Maybe it is a deeper understanding of people with disability that makes this program different. The program went at Michelle’s pace, not at the drumbeat of a set program.

“They’re not restrained by the usual ‘in the box’ thinking and have very progressive ways of working. The support is always there and there’s never any pressure to get things done. It’s a very understanding environment”, she added. 

Image: Michelle Brown sitting at a trestle table at a seminar promoting her business. On the table are various arts implements and printed promotional materials.
Promotion is important for businesses like an Arts Studio. (Image: Facebook)

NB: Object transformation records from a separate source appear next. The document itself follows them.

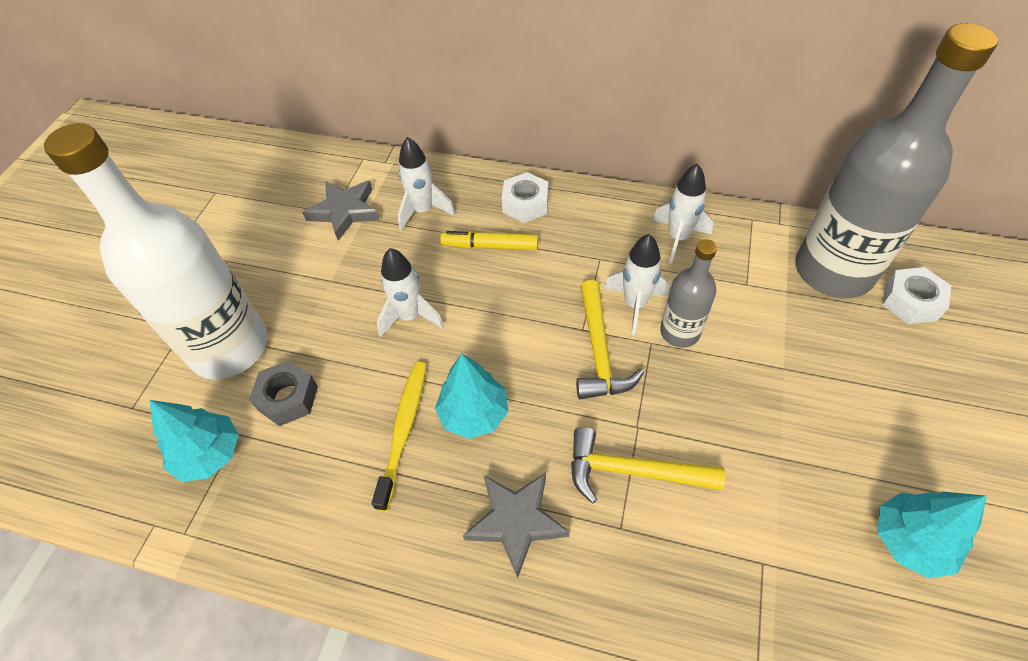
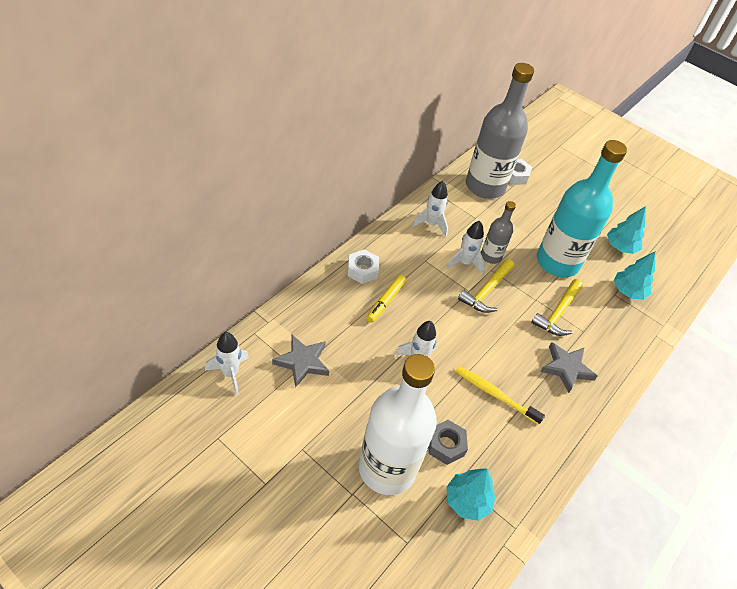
camera: 75 degrees left, 5 degrees down
(423, 211) = (333, 320): white rocket -> white rocket (230, 373)
(474, 414) = (499, 359): turquoise tree -> turquoise tree (628, 291)
(599, 351) = (486, 291): yellow hammer -> yellow hammer turned 105 degrees clockwise
(756, 434) = (557, 262): none -> turquoise bottle

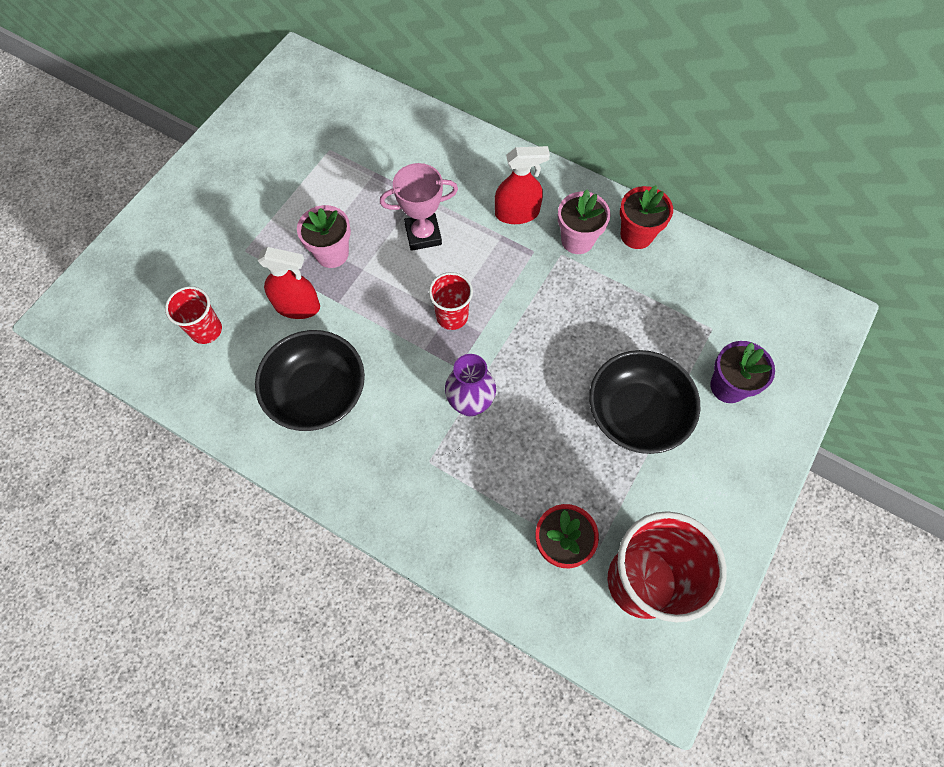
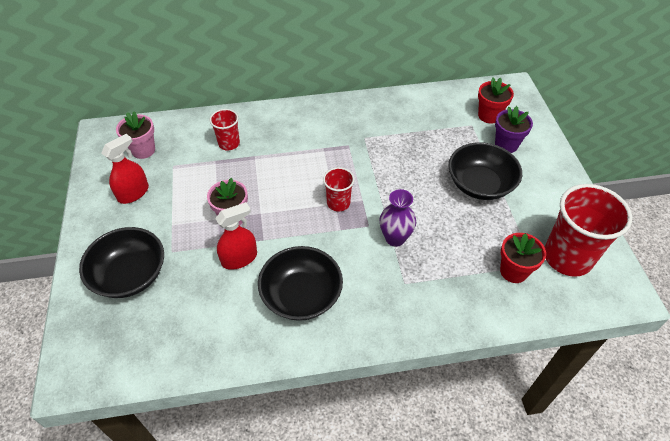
camera: 40 degrees left, 15 degrees down
(189, 249) = (130, 275): none -> black bowl
(206, 330) = (191, 312): red cup -> red cup (229, 143)
(423, 235) = (278, 174): pink trophy -> none
(517, 213) = (320, 133): red spray bottle -> red spray bottle (133, 193)
(577, 240) = (365, 126): pink flower pot -> pink flower pot (143, 150)
(636, 235) = (392, 107): red flower pot -> red flower pot (489, 116)

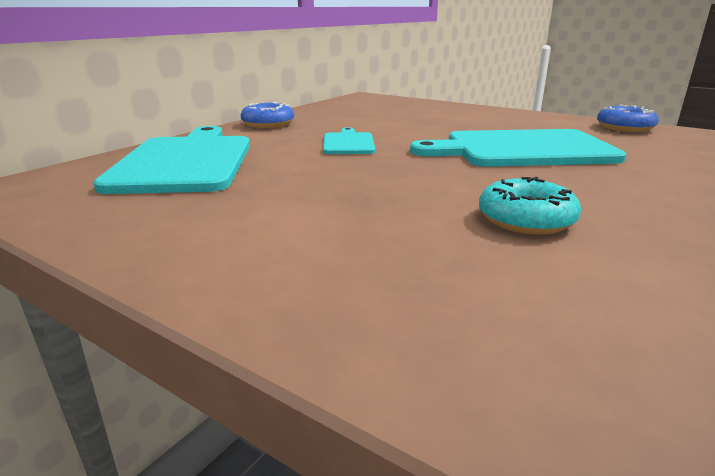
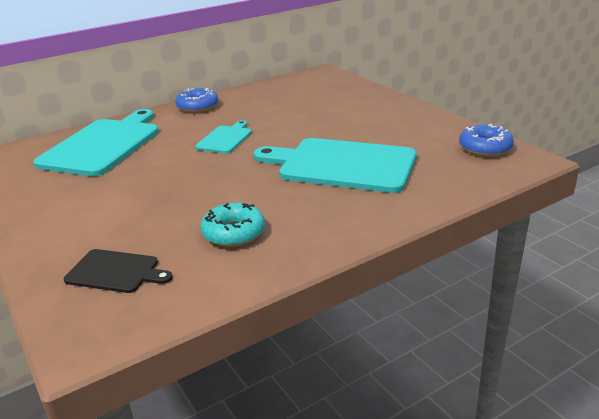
camera: 25 degrees right, 5 degrees up
(439, 296) = (115, 272): none -> black cutting board

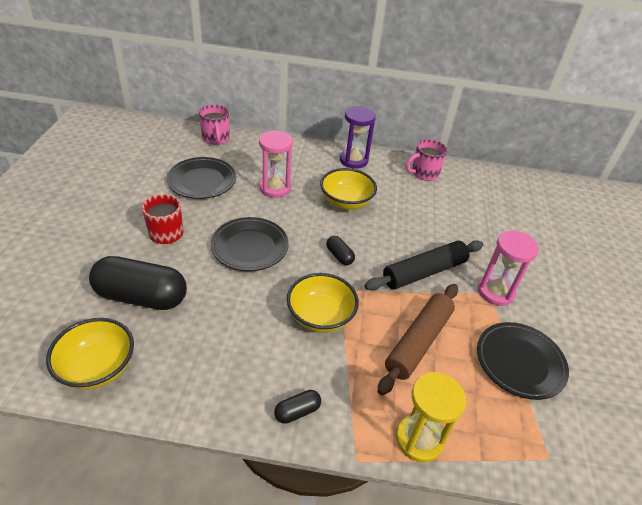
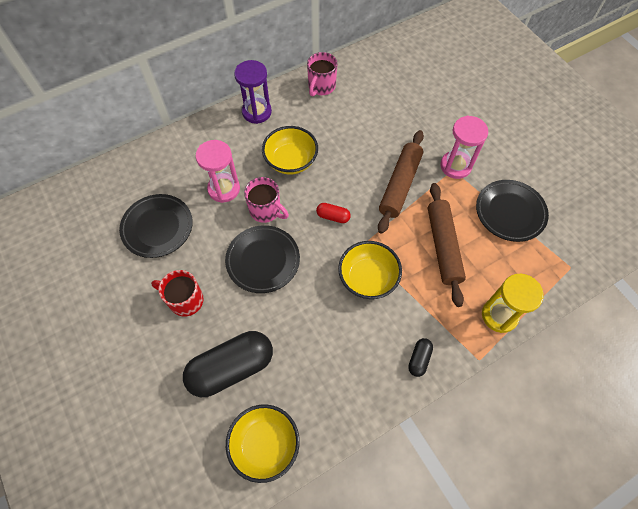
camera: 35 degrees left, 20 degrees up
(216, 139) = (118, 173): pink mug -> pink mug (266, 210)
(339, 256) = (333, 216): black capsule -> red capsule
(424, 272) = (399, 185): black rolling pin -> brown rolling pin

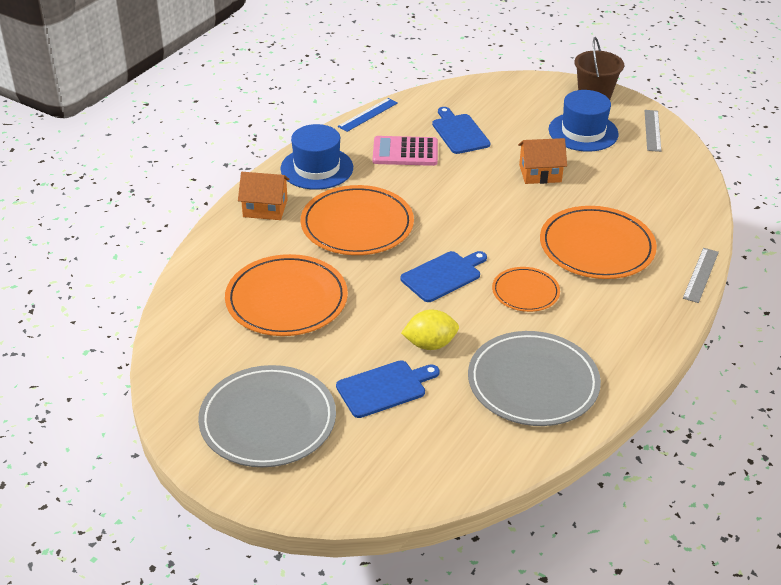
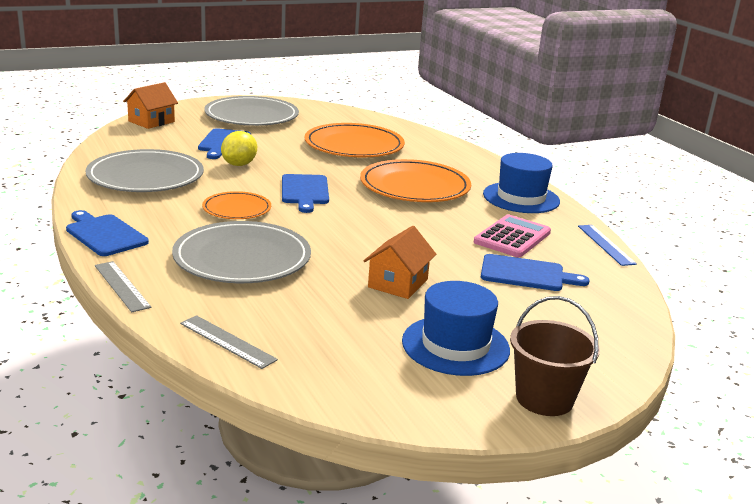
camera: 120 degrees right, 15 degrees down
(265, 208) = (478, 168): orange house -> orange house (151, 121)
(596, 247) = (242, 258): orange plate -> grey plate
(652, 130) = (406, 399): grey ruler -> grey ruler (227, 341)
(656, 330) = (105, 234): none -> blue cutting board

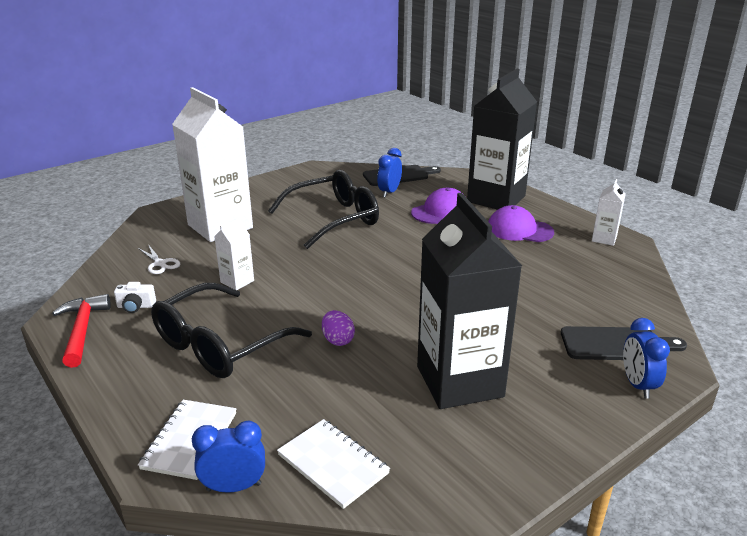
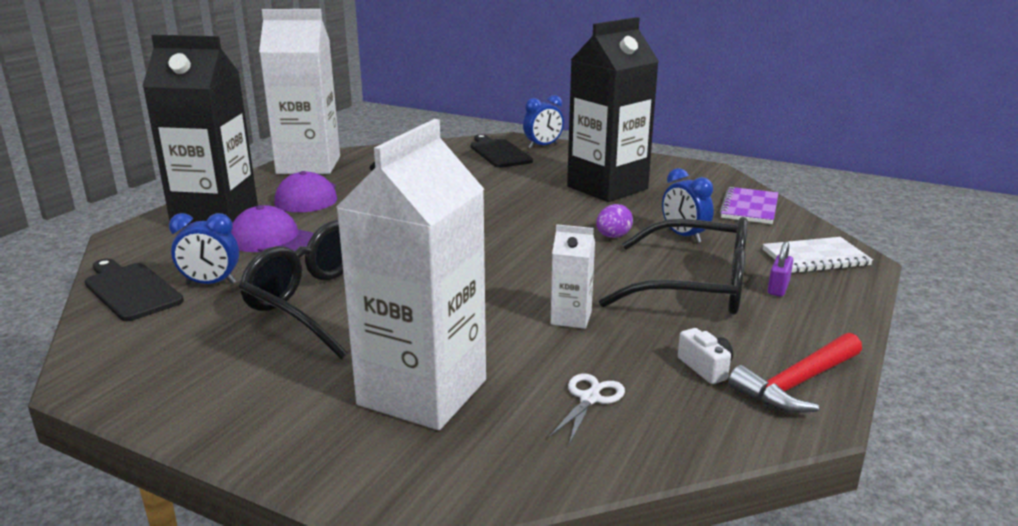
camera: 115 degrees left, 5 degrees down
(173, 384) = (778, 288): none -> purple padlock
(234, 487) = (820, 230): blue clock -> blue clock (684, 236)
(333, 464) = (749, 208): white notebook -> purple notebook
(604, 239) = (308, 165): white carton -> white carton, size x2.30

From student to teacher (again)

Michelle Brown’s journey with IgniteAbility has come full circle. As a graduate of the program, she shares her experience and knowledge having co-designed and created an entrepreneurship workshop with IgniteAbility.

To kick-start the journey of aspiring entrepreneurs living with disability, IgniteAbility are offering a no-cost online workshop to help participants explore entrepreneurship as a career path to independence, with 24/7 access through an e-learning platform.

Attendees do not need to have an existing business idea. Following the workshop, referral into the program is available for one-on-one free support for workshop participants ready to start their small business or consolidate an existing one.